Irmã de morto por PM em show diz que 'verdade foi reconhecida' após condenação de autor por 58 anos
Irmã de vítima fatal em show comemora condenação de PM a 58 anos de prisão
PM é sentenciado a 58 anos de reclusão por mortes em show sertanejo em Piracicaba. Camila Alves Cardoso, irmã de Leonardo Victor Cardoso, uma das vítimas fatais do policial militar condenado por duplo homicídio e por disparar contra outras três pessoas durante um evento sertanejo em Piracicaba (SP), celebra a condenação e afirma que a decisão traz honra e respeito à memória de seu irmão.
Leandro Henrique Pereira foi condenado, na madrugada desta quinta-feira (12), a 58 anos e quatro meses de prisão pelo Tribunal do Júri, por dois homicídios duplamente qualificados, além de tentativa de homicídio duplamente qualificada. Cabe recurso da decisão.
O crime ocorreu durante um show no Parque Unileste e os tiros disparados resultaram nas mortes de Leonardo Victor Cardoso, de 25 anos, e Heloíse Magalhães Capatto, de 23 anos.

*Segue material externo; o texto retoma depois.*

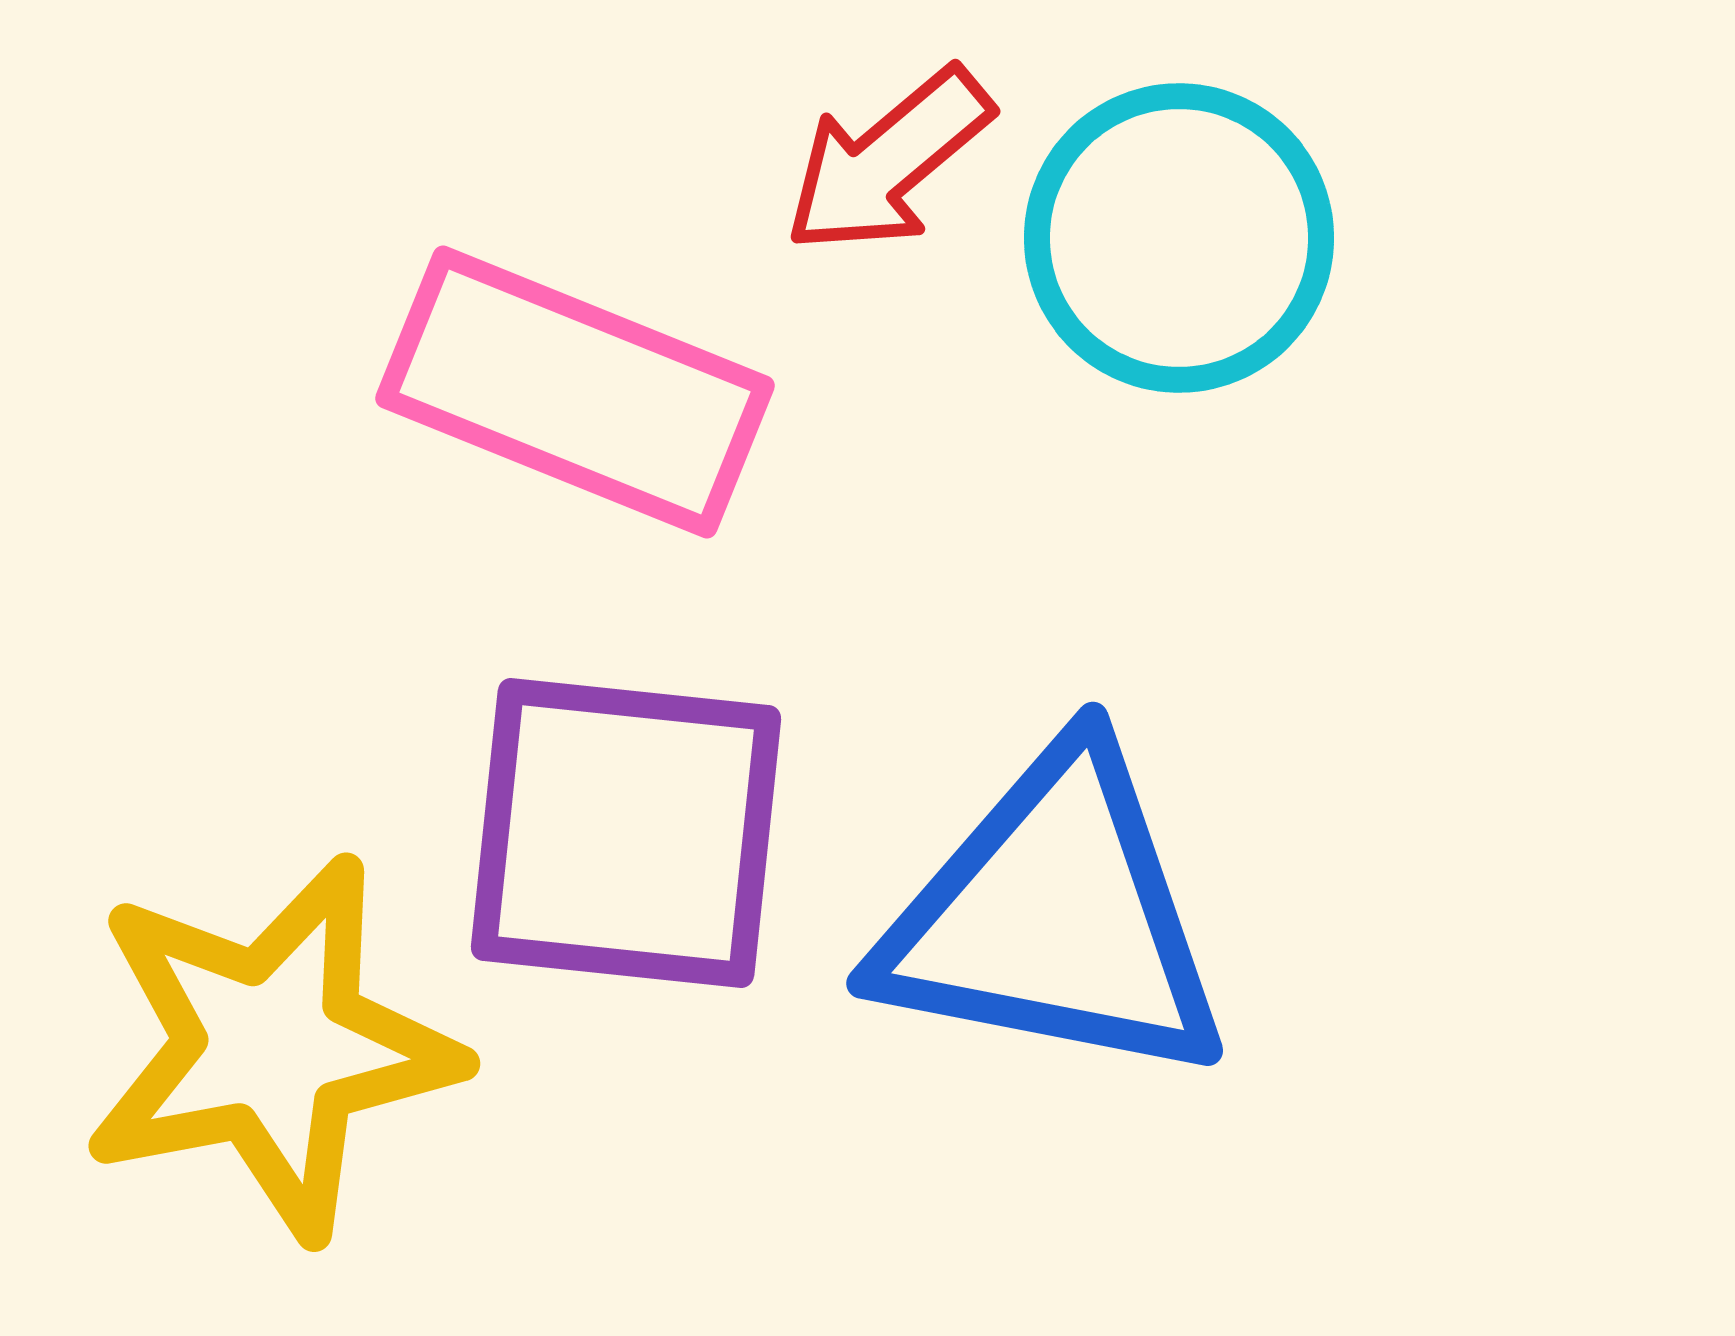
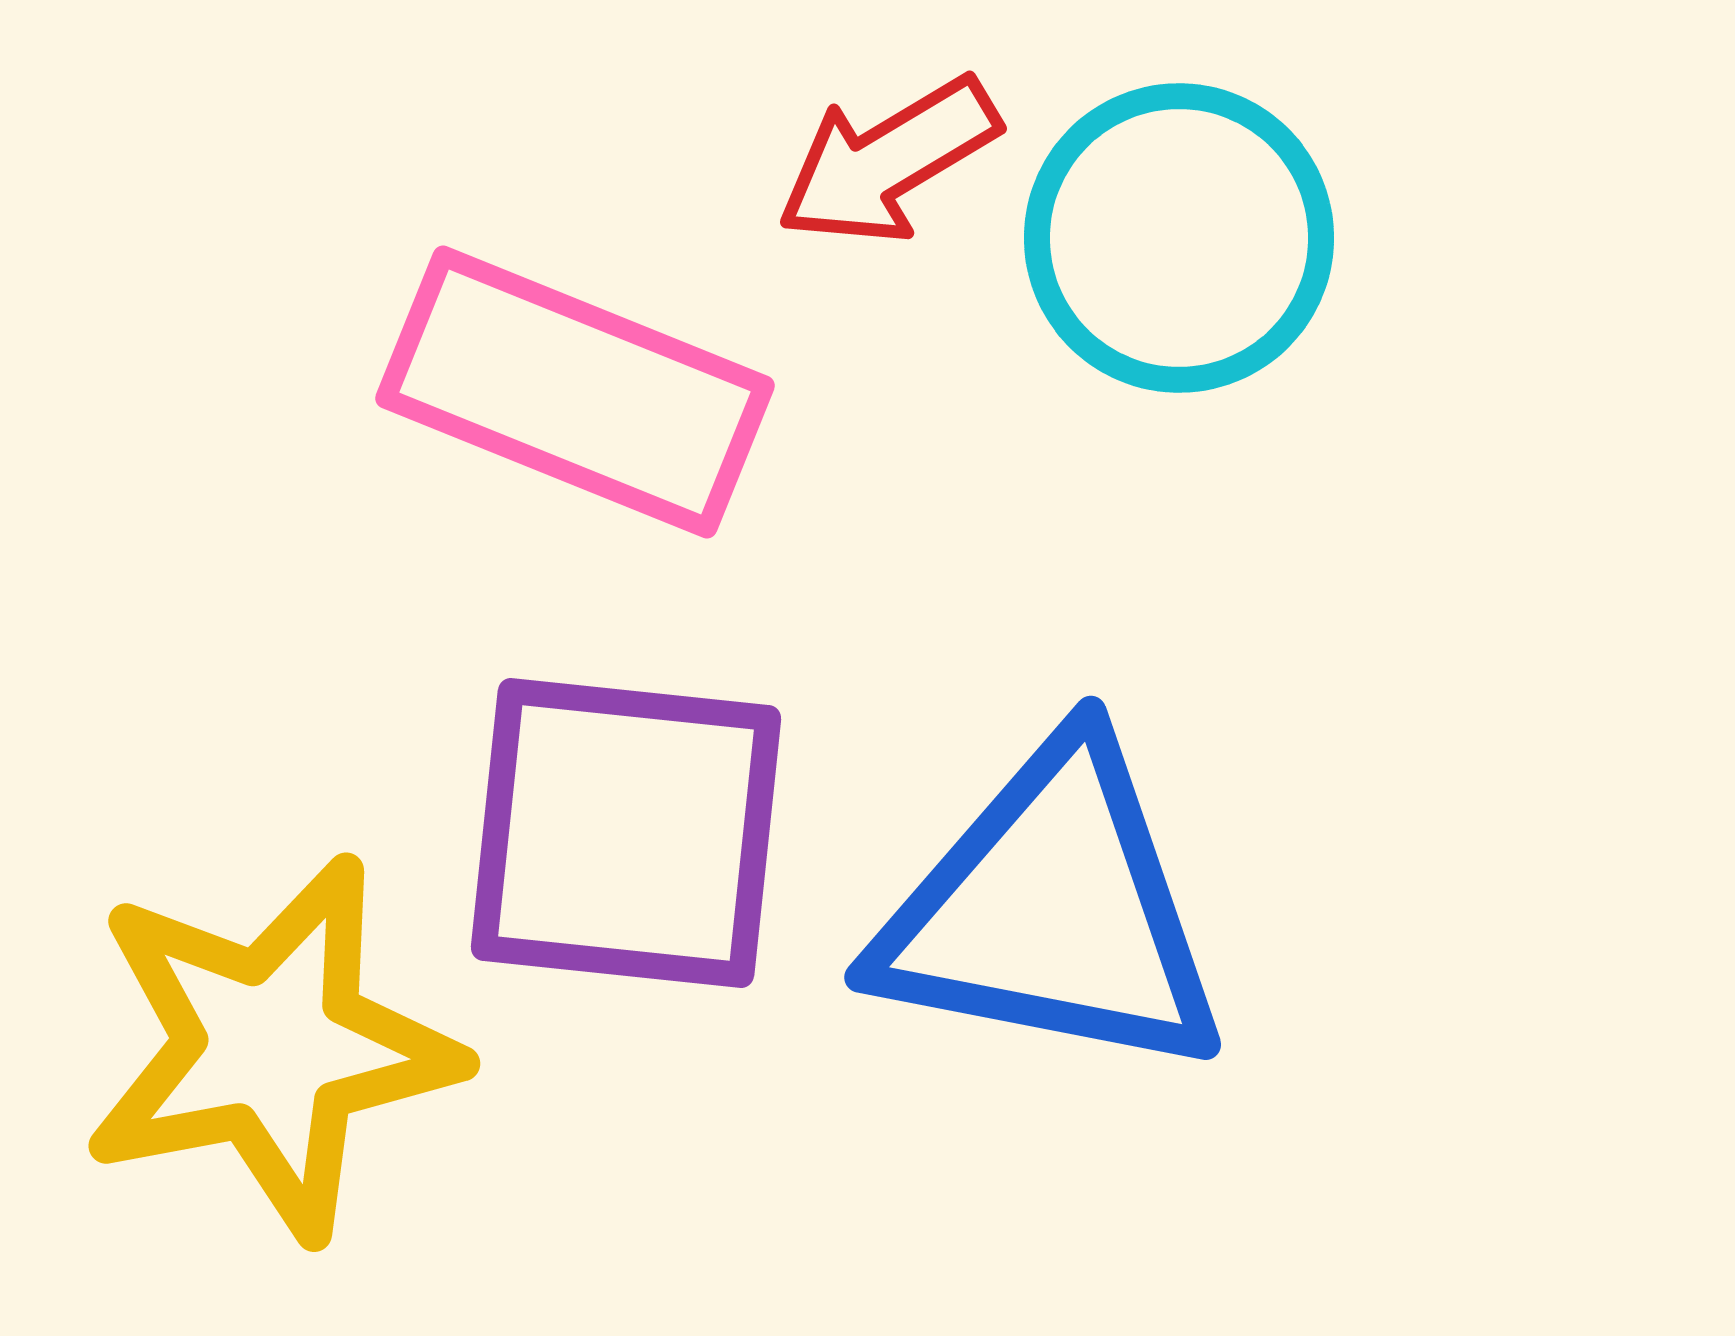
red arrow: rotated 9 degrees clockwise
blue triangle: moved 2 px left, 6 px up
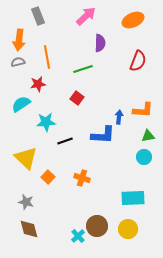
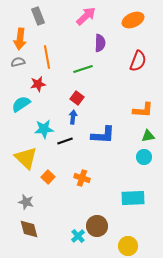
orange arrow: moved 1 px right, 1 px up
blue arrow: moved 46 px left
cyan star: moved 2 px left, 7 px down
yellow circle: moved 17 px down
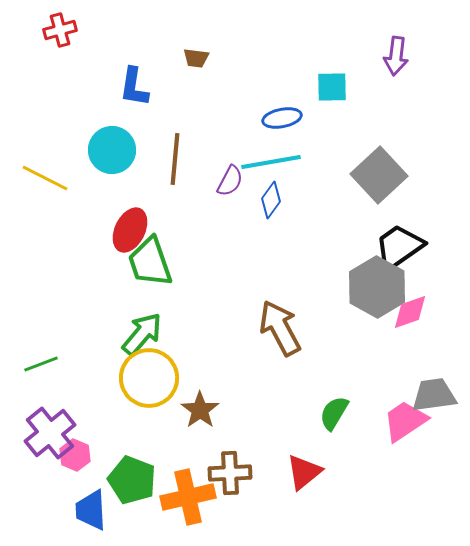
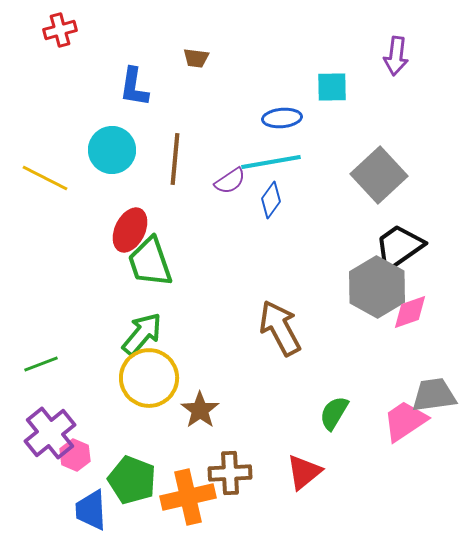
blue ellipse: rotated 6 degrees clockwise
purple semicircle: rotated 28 degrees clockwise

Além disso, outras três pessoas de 20, 21 e 27 anos ficaram feridas pelos tiros.
“Finalmente alcançamos a dignidade que tanto buscávamos. O nome do meu irmão, Leonardo Victor Cardozo, sai deste processo honrado e respeitado”, disse Camila.
Apesar da sentença favorável, Camila enfatiza que a condenação não é motivo de celebração para a família, mas de tranquilidade e reconhecimento.
“Para nossa família, a sentença não é motivo de felicidade, mas sim de tranquilidade, por saber que a verdade foi reconhecida”, finaliza Camila.
O advogado de defesa do PM condenado, Renato Soares, afirmou à EPTV, afiliada da TV Globo em Piracicaba e região, que pretende recorrer. Antes do júri, a defesa alegou que provaria a legítima defesa do policial.
O policial militar Leandro Henrique Pereira foi condenado a 58 anos de prisão por ter causado duas mortes e ferido outras três em um show sertanejo em Piracicaba (SP), em novembro de 2022.
O julgamento, que durou cerca de 20 horas, teve início às 10h de quarta-feira (11), no Fórum de Piracicaba, após sete adiamentos no caso.
Até o primeiro intervalo da sessão, duas vítimas feridas pelos disparos já haviam sido ouvidas. Segundo o Tribunal de Justiça do Estado de São Paulo (TJ-SP), até o fim da tarde, outras três testemunhas prestaram depoimento.
Segundo a sentença, todos os crimes foram cometidos com dolo eventual e as qualificadoras foram perigo comum e recurso que dificultou ou impossibilitou a defesa das vítimas.
Os disparos ocorreram após uma briga no show e a Divisão Especializada em Investigações Criminais (Deic) concluiu que a motivação foi um desentendimento durante o evento. A corporação solicitou a prisão preventiva do policial militar após investigação.
Por ser membro da Polícia Militar, o acusado tinha porte de arma em todo o território nacional.
Vídeo mostra momento dos disparos em show em Piracicaba.
Imagens divulgadas nas redes sociais evidenciam os tiros e a confusão no evento. É possível ver os artistas no palco antes dos disparos e a reação do público. Uma pessoa chega a identificar os tiros no vídeo. Após os disparos, a confusão se instaura e as imagens são interrompidas.